%%

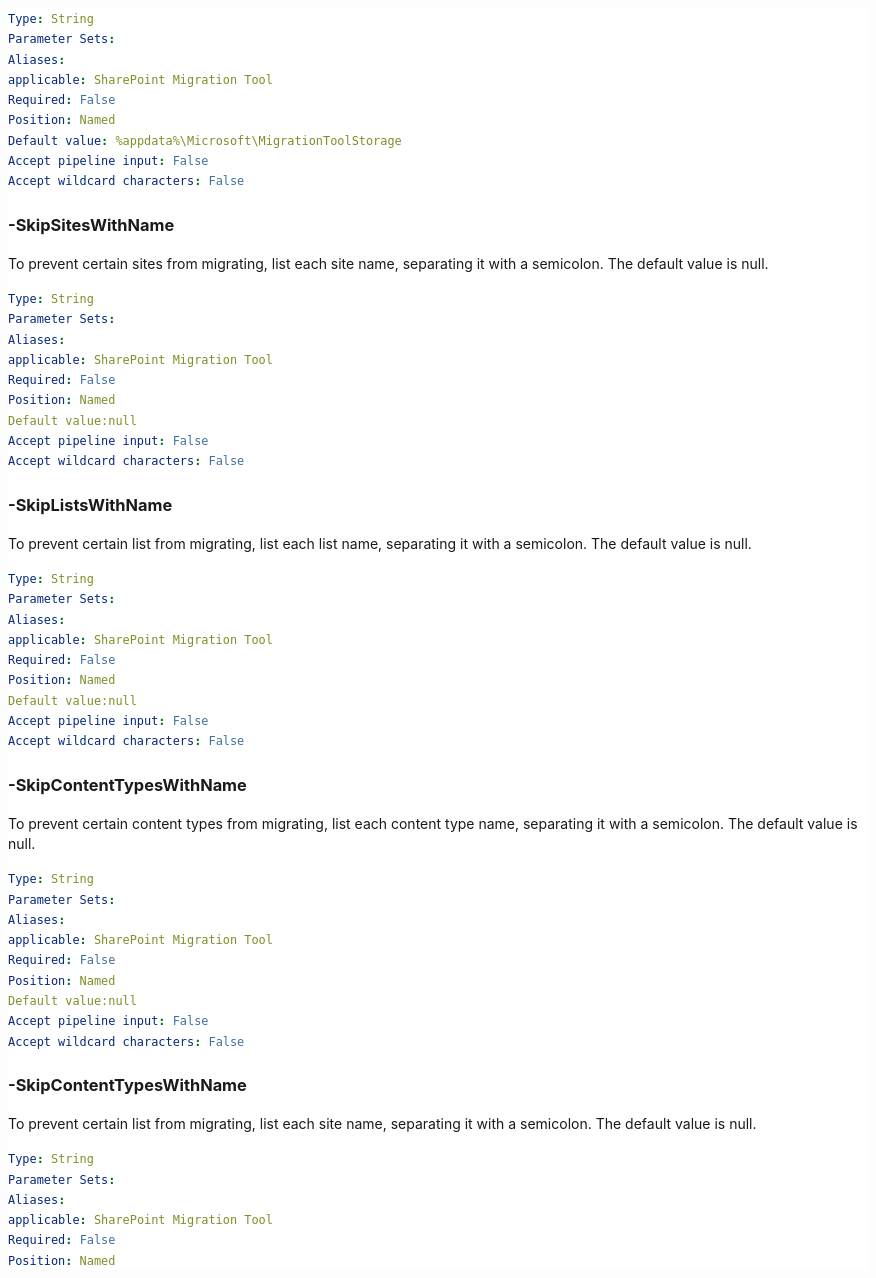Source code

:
 ```yaml
Type: String
Parameter Sets:  
Aliases: 
applicable: SharePoint Migration Tool
Required: False
Position: Named
Default value: %appdata%\Microsoft\MigrationToolStorage
Accept pipeline input: False
Accept wildcard characters: False
```
### -SkipSitesWithName
To prevent certain sites from migrating, list each site name, separating it with a semicolon. The default value is null. 
```yaml
Type: String
Parameter Sets:  
Aliases: 
applicable: SharePoint Migration Tool
Required: False
Position: Named
Default value:null
Accept pipeline input: False
Accept wildcard characters: False
```
### -SkipListsWithName
To prevent certain list from migrating, list each list name, separating it with a semicolon. The default value is null. 
```yaml
Type: String
Parameter Sets:  
Aliases: 
applicable: SharePoint Migration Tool
Required: False
Position: Named
Default value:null
Accept pipeline input: False
Accept wildcard characters: False
```
### -SkipContentTypesWithName 
To prevent certain content types from migrating, list each content type name, separating it with a semicolon. The default value is null. 
```yaml
Type: String
Parameter Sets:  
Aliases: 
applicable: SharePoint Migration Tool
Required: False
Position: Named
Default value:null
Accept pipeline input: False
Accept wildcard characters: False
```
### -SkipContentTypesWithName 
To prevent certain list from migrating, list each site name, separating it with a semicolon. The default value is null. 
```yaml
Type: String
Parameter Sets:  
Aliases: 
applicable: SharePoint Migration Tool
Required: False
Position: Named
```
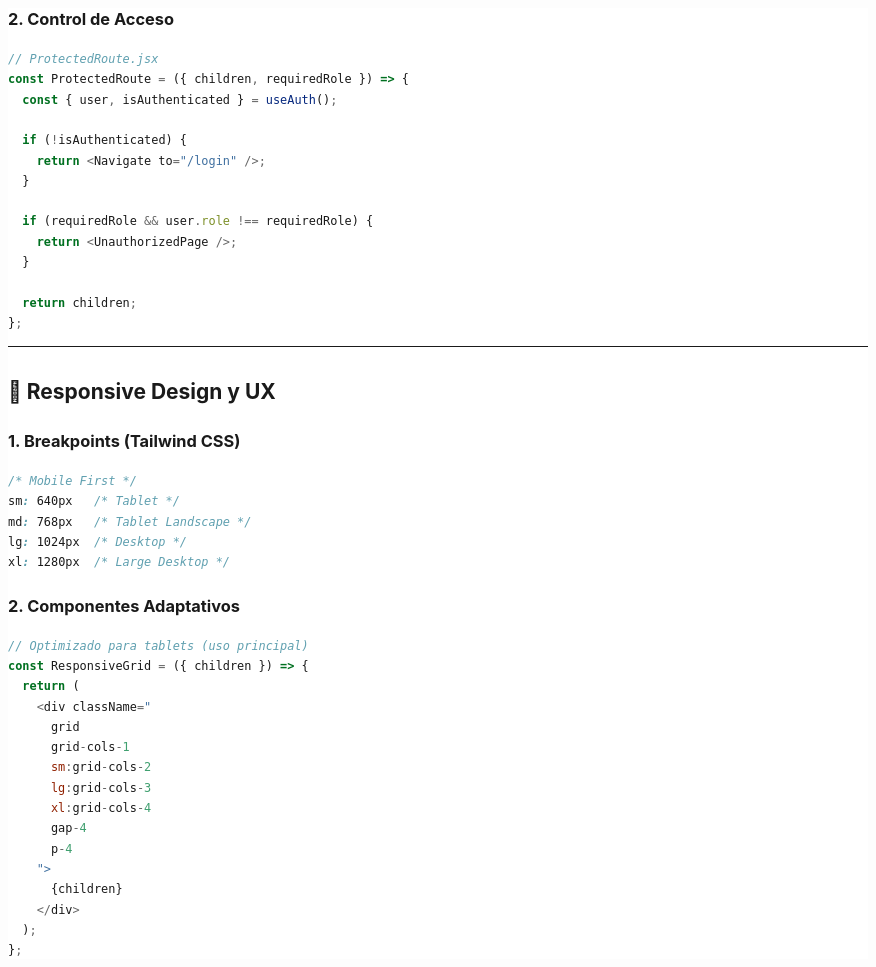### 2. Control de Acceso
```javascript
// ProtectedRoute.jsx
const ProtectedRoute = ({ children, requiredRole }) => {
  const { user, isAuthenticated } = useAuth();
  
  if (!isAuthenticated) {
    return <Navigate to="/login" />;
  }
  
  if (requiredRole && user.role !== requiredRole) {
    return <UnauthorizedPage />;
  }
  
  return children;
};
```

---

## 📱 Responsive Design y UX

### 1. Breakpoints (Tailwind CSS)
```css
/* Mobile First */
sm: 640px   /* Tablet */
md: 768px   /* Tablet Landscape */
lg: 1024px  /* Desktop */
xl: 1280px  /* Large Desktop */
```

### 2. Componentes Adaptativos
```javascript
// Optimizado para tablets (uso principal)
const ResponsiveGrid = ({ children }) => {
  return (
    <div className="
      grid 
      grid-cols-1 
      sm:grid-cols-2 
      lg:grid-cols-3 
      xl:grid-cols-4 
      gap-4 
      p-4
    ">
      {children}
    </div>
  );
};
```
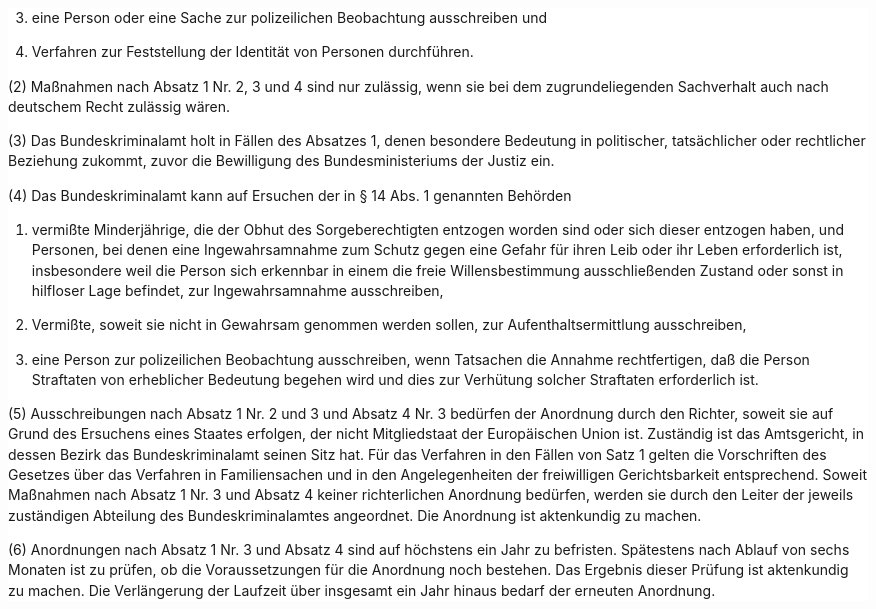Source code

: 
3.  eine Person oder eine Sache zur polizeilichen Beobachtung ausschreiben
    und


4.  Verfahren zur Feststellung der Identität von Personen durchführen.




(2) Maßnahmen nach Absatz 1 Nr. 2, 3 und 4 sind nur zulässig, wenn sie
bei dem zugrundeliegenden Sachverhalt auch nach deutschem Recht
zulässig wären.

(3) Das Bundeskriminalamt holt in Fällen des Absatzes 1, denen
besondere Bedeutung in politischer, tatsächlicher oder rechtlicher
Beziehung zukommt, zuvor die Bewilligung des Bundesministeriums der
Justiz ein.

(4) Das Bundeskriminalamt kann auf Ersuchen der in § 14 Abs. 1
genannten Behörden

1.  vermißte Minderjährige, die der Obhut des Sorgeberechtigten entzogen
    worden sind oder sich dieser entzogen haben, und Personen, bei denen
    eine Ingewahrsamnahme zum Schutz gegen eine Gefahr für ihren Leib oder
    ihr Leben erforderlich ist, insbesondere weil die Person sich
    erkennbar in einem die freie Willensbestimmung ausschließenden Zustand
    oder sonst in hilfloser Lage befindet, zur Ingewahrsamnahme
    ausschreiben,


2.  Vermißte, soweit sie nicht in Gewahrsam genommen werden sollen, zur
    Aufenthaltsermittlung ausschreiben,


3.  eine Person zur polizeilichen Beobachtung ausschreiben, wenn Tatsachen
    die Annahme rechtfertigen, daß die Person Straftaten von erheblicher
    Bedeutung begehen wird und dies zur Verhütung solcher Straftaten
    erforderlich ist.




(5) Ausschreibungen nach Absatz 1 Nr. 2 und 3 und Absatz 4 Nr. 3
bedürfen der Anordnung durch den Richter, soweit sie auf Grund des
Ersuchens eines Staates erfolgen, der nicht Mitgliedstaat der
Europäischen Union ist. Zuständig ist das Amtsgericht, in dessen
Bezirk das Bundeskriminalamt seinen Sitz hat. Für das Verfahren in den
Fällen von Satz 1 gelten die Vorschriften des Gesetzes über das
Verfahren in Familiensachen und in den Angelegenheiten der
freiwilligen Gerichtsbarkeit entsprechend. Soweit Maßnahmen nach
Absatz 1 Nr. 3 und Absatz 4 keiner richterlichen Anordnung bedürfen,
werden sie durch den Leiter der jeweils zuständigen Abteilung des
Bundeskriminalamtes angeordnet. Die Anordnung ist aktenkundig zu
machen.

(6) Anordnungen nach Absatz 1 Nr. 3 und Absatz 4 sind auf höchstens
ein Jahr zu befristen. Spätestens nach Ablauf von sechs Monaten ist zu
prüfen, ob die Voraussetzungen für die Anordnung noch bestehen. Das
Ergebnis dieser Prüfung ist aktenkundig zu machen. Die Verlängerung
der Laufzeit über insgesamt ein Jahr hinaus bedarf der erneuten
Anordnung.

%%

ABOUT THIS TASK –
Starting at the line containing "To prevent certain list from migrating, list each site" and stopping at the line containing "des Sorgeberechtigten entzogen", output each line exactly as it appears above. Leave out the pictures.

ANSWER BELOW –
To prevent certain list from migrating, list each site name, separating it with a semicolon. The default value is null. 
```yaml
Type: String
Parameter Sets:  
Aliases: 
applicable: SharePoint Migration Tool
Required: False
Position: Named
```
### 2. Control de Acceso
```javascript
// ProtectedRoute.jsx
const ProtectedRoute = ({ children, requiredRole }) => {
  const { user, isAuthenticated } = useAuth();
  
  if (!isAuthenticated) {
    return <Navigate to="/login" />;
  }
  
  if (requiredRole && user.role !== requiredRole) {
    return <UnauthorizedPage />;
  }
  
  return children;
};
```

---

## 📱 Responsive Design y UX

### 1. Breakpoints (Tailwind CSS)
```css
/* Mobile First */
sm: 640px   /* Tablet */
md: 768px   /* Tablet Landscape */
lg: 1024px  /* Desktop */
xl: 1280px  /* Large Desktop */
```

### 2. Componentes Adaptativos
```javascript
// Optimizado para tablets (uso principal)
const ResponsiveGrid = ({ children }) => {
  return (
    <div className="
      grid 
      grid-cols-1 
      sm:grid-cols-2 
      lg:grid-cols-3 
      xl:grid-cols-4 
      gap-4 
      p-4
    ">
      {children}
    </div>
  );
};
```
Source code

: 
3.  eine Person oder eine Sache zur polizeilichen Beobachtung ausschreiben
    und


4.  Verfahren zur Feststellung der Identität von Personen durchführen.




(2) Maßnahmen nach Absatz 1 Nr. 2, 3 und 4 sind nur zulässig, wenn sie
bei dem zugrundeliegenden Sachverhalt auch nach deutschem Recht
zulässig wären.

(3) Das Bundeskriminalamt holt in Fällen des Absatzes 1, denen
besondere Bedeutung in politischer, tatsächlicher oder rechtlicher
Beziehung zukommt, zuvor die Bewilligung des Bundesministeriums der
Justiz ein.

(4) Das Bundeskriminalamt kann auf Ersuchen der in § 14 Abs. 1
genannten Behörden

1.  vermißte Minderjährige, die der Obhut des Sorgeberechtigten entzogen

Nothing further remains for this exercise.